Zach Hyman will score a few goals, and likely have better Corsi numbers as we go along. Par Lindholm is already doing more as a winger than we should expect considering he never plays wing. The real issue with Lindholm might be that he’s too good to ever play less than nine minutes per night. The three guys gunning for one left wing spot on the fourth line are all good at different things, and they’ll sort themselves out in time. If they take turns all season, that’s not a bad thing.
The problem is Marleau, and time might make it go away. Time on Kadri’s line might help him find his old groove. But if it doesn’t, then the door is open for one of the others to step up. I don’t think Mike Babcock is unaware of this problem, either. When Matthews exited the game hurt, Marleau lasted one try on the top power play unit. He was replaced there by Kasperi Kapanen, but the most recent practice has him back there in a new configuration.
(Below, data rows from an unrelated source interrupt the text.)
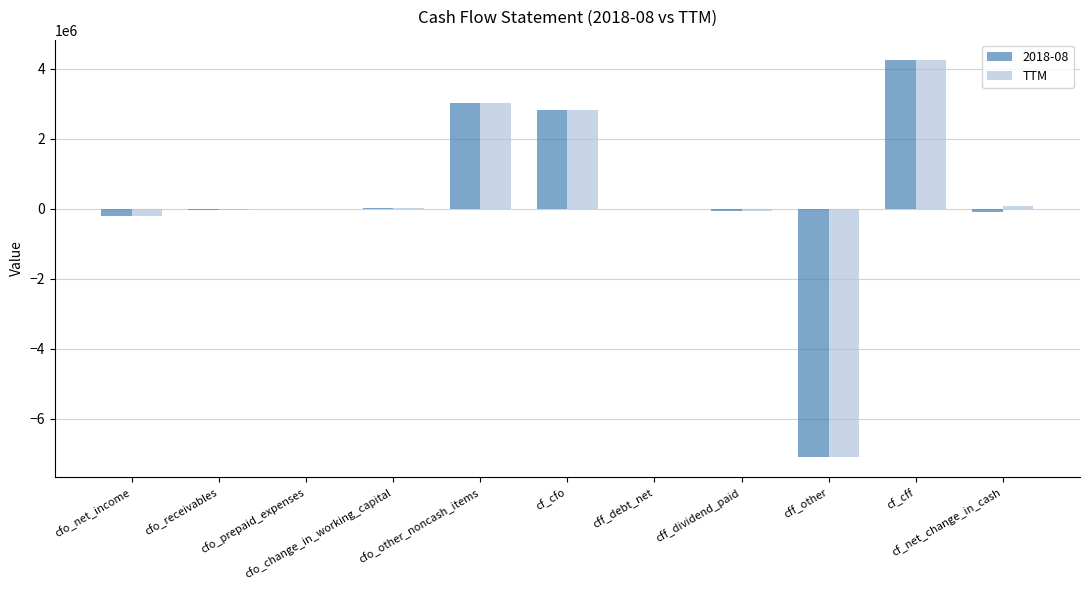

What is the sum of all TTM values?

2764000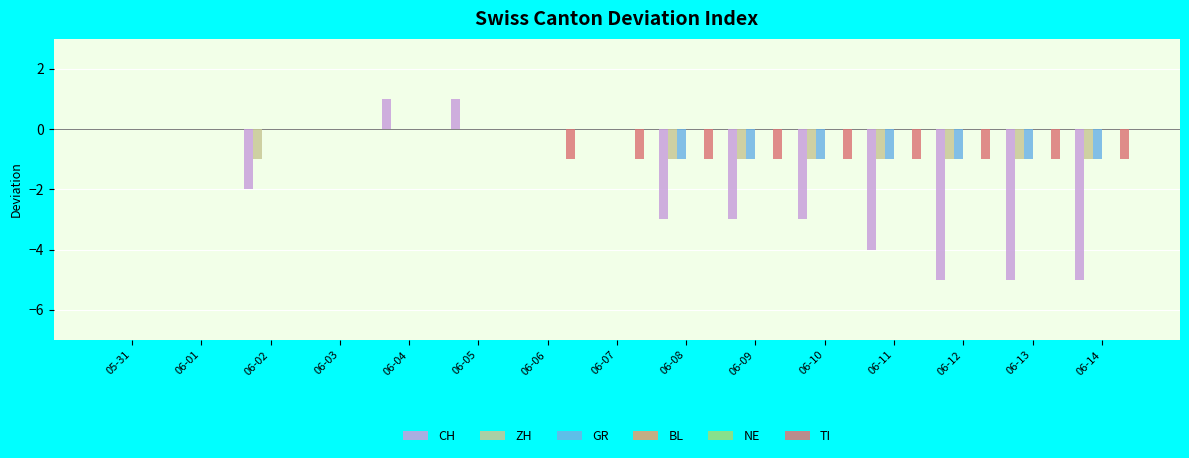

Are the bars horizontal?

No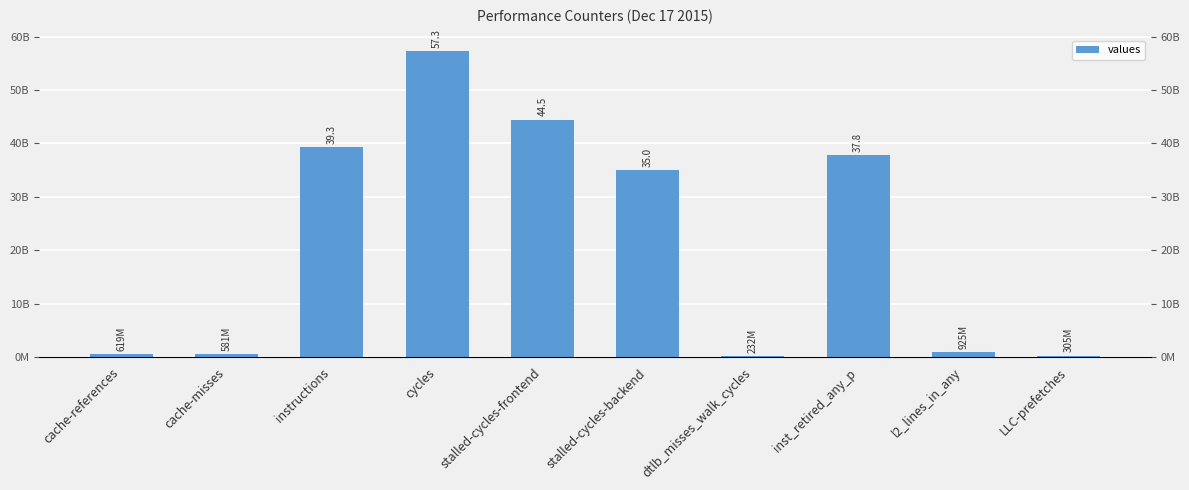

The value at inst_retired_any_p is 50936685823. True or false?

False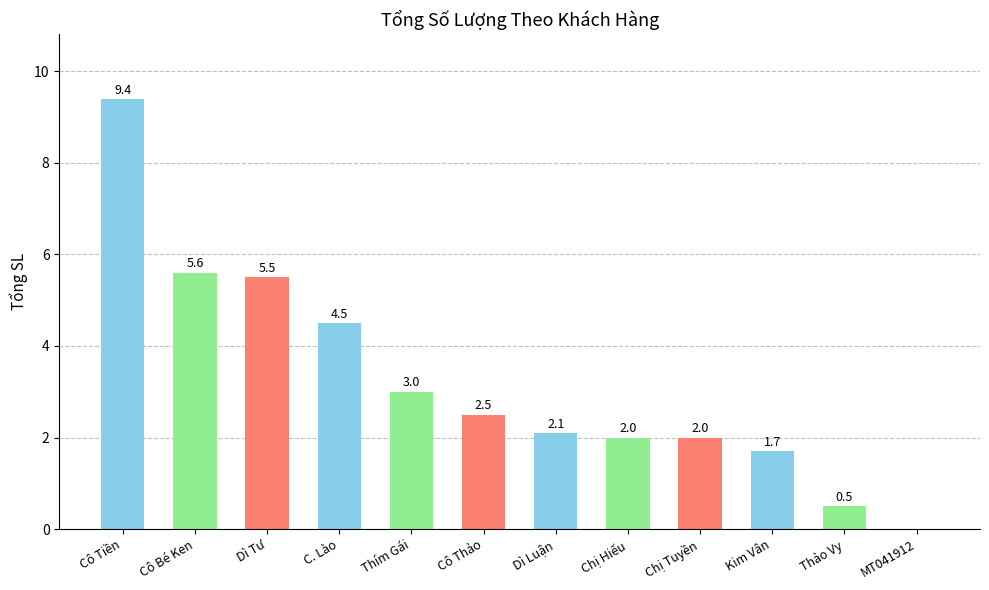

Reading left to right, extract all data points from this chart.

Cô Tiền=9.4	Cô Bé Ken=5.6	Dì Tư=5.5	C. Lào=4.5	Thím Gái=3.0	Cô Thảo=2.5	Dì Luận=2.1	Chị Hiếu=2.0	Chị Tuyền=2.0	Kim Vân=1.7	Thảo Vy=0.5	MT041912=0.0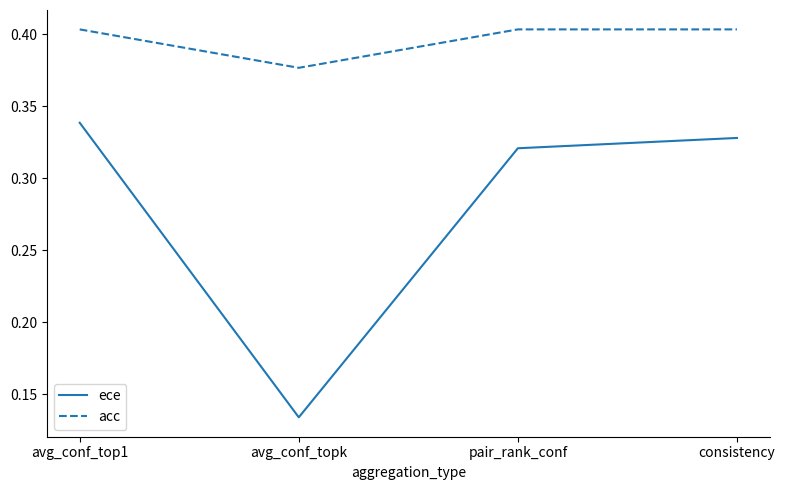

At which label does acc reach its minimum?

avg_conf_topk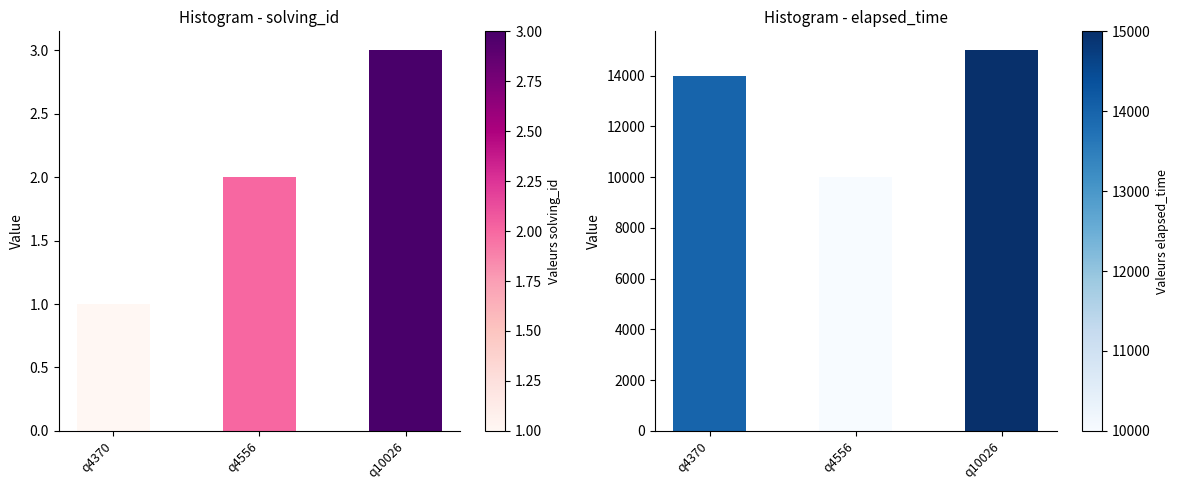

Reading right to left, what are all the values shown in this chart?

solving_id: 3	2	1
elapsed_time: 15000	10000	14000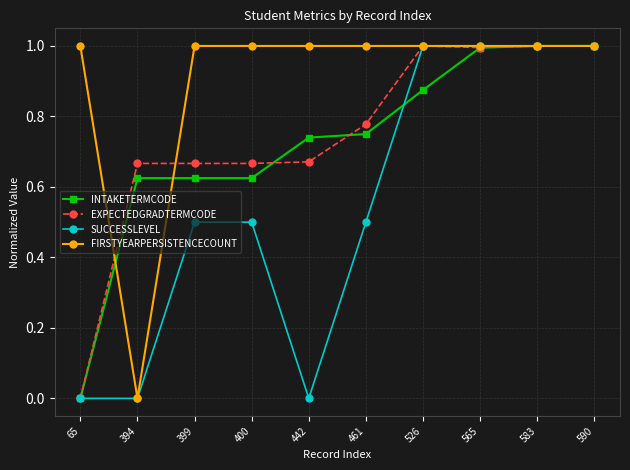

Is this an area chart (filled region under the line)?

No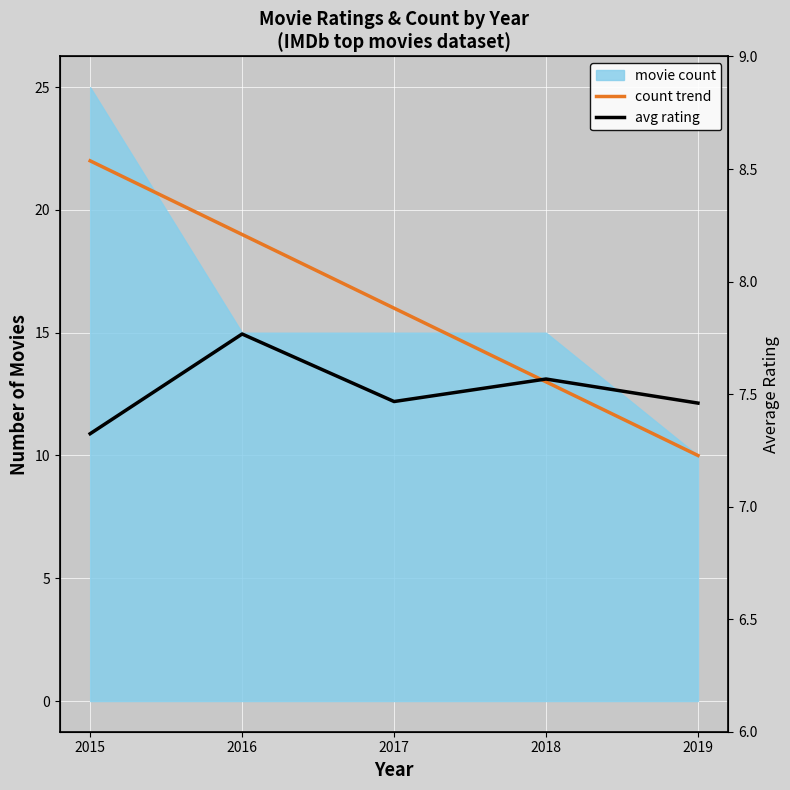

What is the total value across all series at 2019?

17.5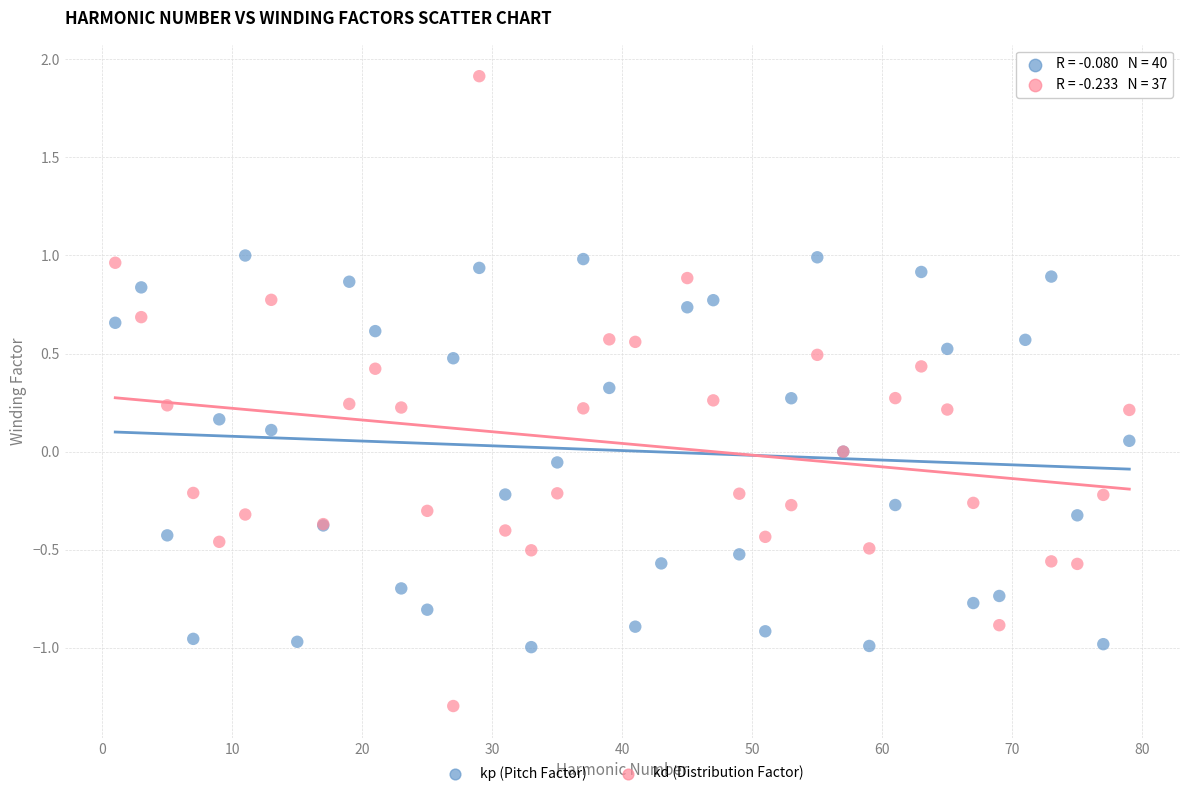

Which series reaches the minimum Y coordinate?

kd (Distribution Factor)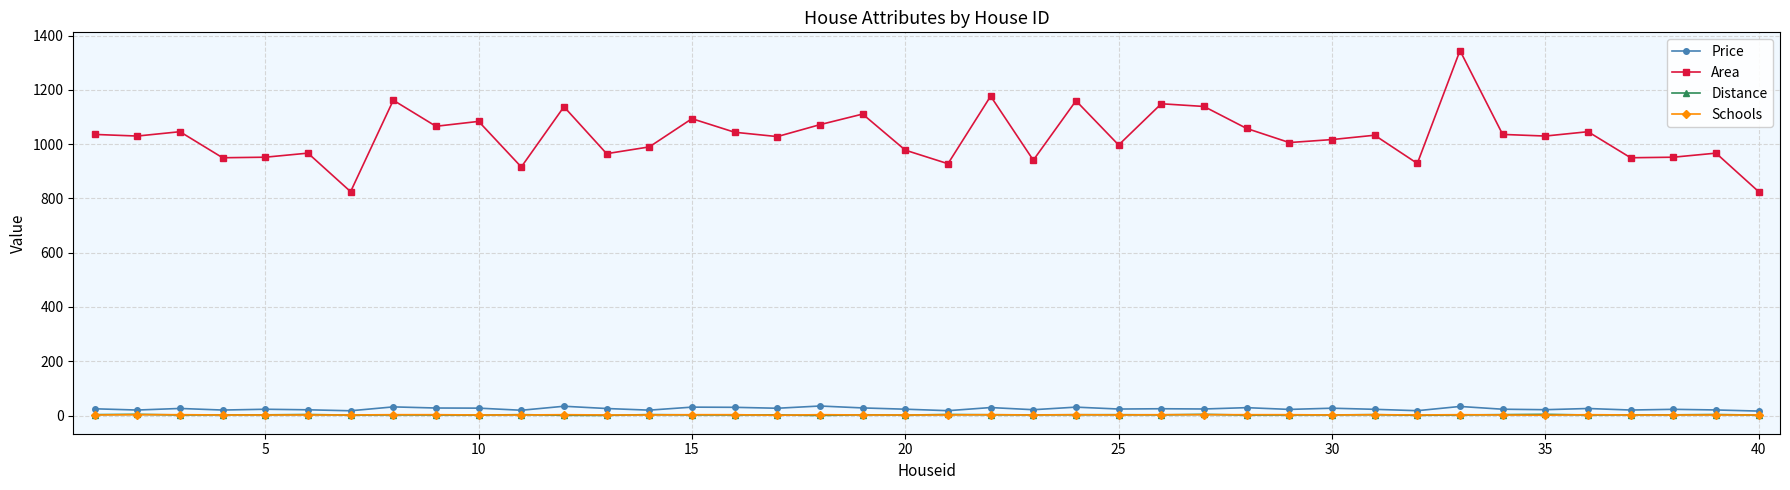

True or false: Area and Schools intersect in this chart.

False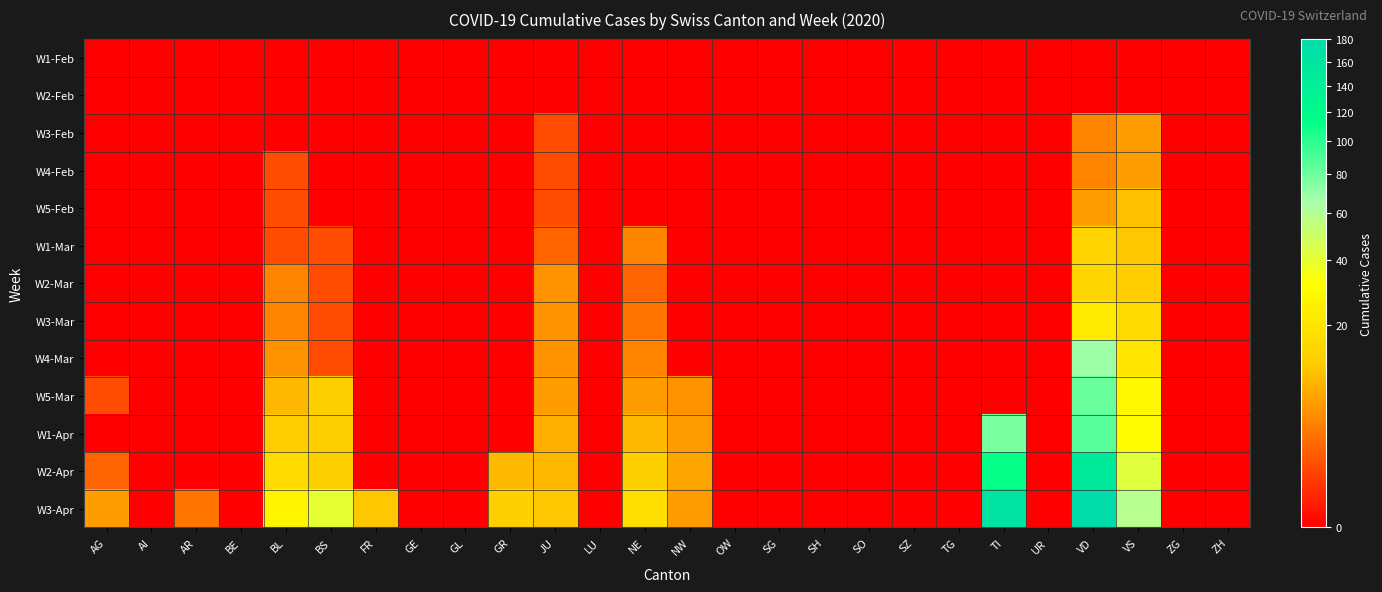

At which category is the sum across all series the highest?

VD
If you aren’t thinking thoughts about Kapanen playing his off wing to stay in the top six once our missing players return, I sure am. But more than that, I don’t want there to be a top six. I want the Kadri line, once Matthews comes back, to be a legitimate part of a top nine, and he needs someone to score some goals for that to happen. So maybe the answer to the weak left wing is right there on the strong right side one way or another.